La piste russe dans l’enquête sur le piratage de plusieurs boîtes e-mail de membres de l’équipe d’En marche ! est-elle définitivement écartée ? C’est le cas, à en croire le titre d’une dépêche de l’agence de presse AP publiée le jeudi 1er juin, selon laquelle la « France n’a pas trouvé de trace de Russes dans le piratage de Macron ».

L’agence de presse se fonde sur une interview du directeur général de l’Agence nationale de sécurité des systèmes d’information (Anssi), dont les experts en cybersécurité ont été dépêchés pour étudier l’attaque qui a débouché sur la publication en ligne de milliers de documents appartenant à l’équipe de campagne de M. Macron. La presse pro-Kremlin s’est immédiatement emparée de l’information, y voyant là la preuve de l’innocence de Moscou dans cette affaire.

Problème : ce n’est pas ce que dit le chef de l’agence spécialisée. Dans son interview, il fait référence non pas aux pirates informatiques pilotés par le Kremlin de manière générale, mais simplement à un groupe bien précis de pirates, appelé APT28, que les experts estiment être un des bras armés de Moscou dans le cyberespace.

De surcroît, il n’écarte pas du tout son éventuelle implication : « Je ne peux pas dire aujourd’hui que les “MacronLeaks”, c’est APT28. Je n’ai absolument aucun moyen de dire si c’est vrai ou non » explique-t-il à l’agence de presse. A ce jour, si l’Anssi n’a pas identifié de preuves impliquant APT28, elle n’exclut en aucun cas que ce groupe soit quand même à l’origine de l’attaque, explique-t-on aujourd’hui au sein de l’agence. A fortiori, l’implication d’autres groupes russes n’a pas du tout été écartée par les enquêteurs.

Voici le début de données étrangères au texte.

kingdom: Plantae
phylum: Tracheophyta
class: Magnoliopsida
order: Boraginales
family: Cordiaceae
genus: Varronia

Dans son interview, M. Poupard affirme que l’attaque qui a débouché sur la publication du contenu des boîtes courriels était techniquement basique. Cette absence de sophistication de l’attaque rend son attribution encore plus complexe puisqu’elle est à la portée de beaucoup. Ce piratage « était si simple et générique qu’il a pu être commis par quasiment n’importe qui. Les responsables peuvent être dans n’importe quel pays ». « On peut imaginer qu’une personne seule est responsable » a-t-il poursuivi, sans pour autant exclure qu’un Etat soit impliqué.

Par ailleurs, l’Anssi n’a fait que procéder au recueil des preuves techniques, à l’instar de la police scientifique qui « gèle » une scène de crime. L’enquête judiciaire proprement dite a été confiée, sous l’égide du parquet de Paris, à la brigade parisienne spécialisée en cybercriminalité.

Qu’à ce stade de l’enquête l’implication du groupe APT28 n’ait pas été détectée n’est cependant pas anodin, tant il faisait figure de suspect idéal. D’abord, parce que ce groupe avait commencé à mettre en place l’infrastructure nécessaire pour s’en prendre à la campagne Macron, selon un rapport publié récemment par une entreprise de cybersécurité. Ensuite parce que c’est ce groupe que les autorités américaines avaient accusé d’être derrière le piratage du Parti démocrate et du chef de cabinet d’Hillary Clinton. Outre-Atlantique, les agences de renseignement avaient même conclu que la Russie avait tenté, par le biais de ces attaques informatiques, d’interférer dans le processus électoral et de favoriser Donald Trump dans la course à la Maison Blanche. Le piratage des boîtes e-mail de certains membres d’En marche !, quelques minutes avant le début de la trêve médiatique, a été analysé comme une volonté de déstabiliser le scrutin.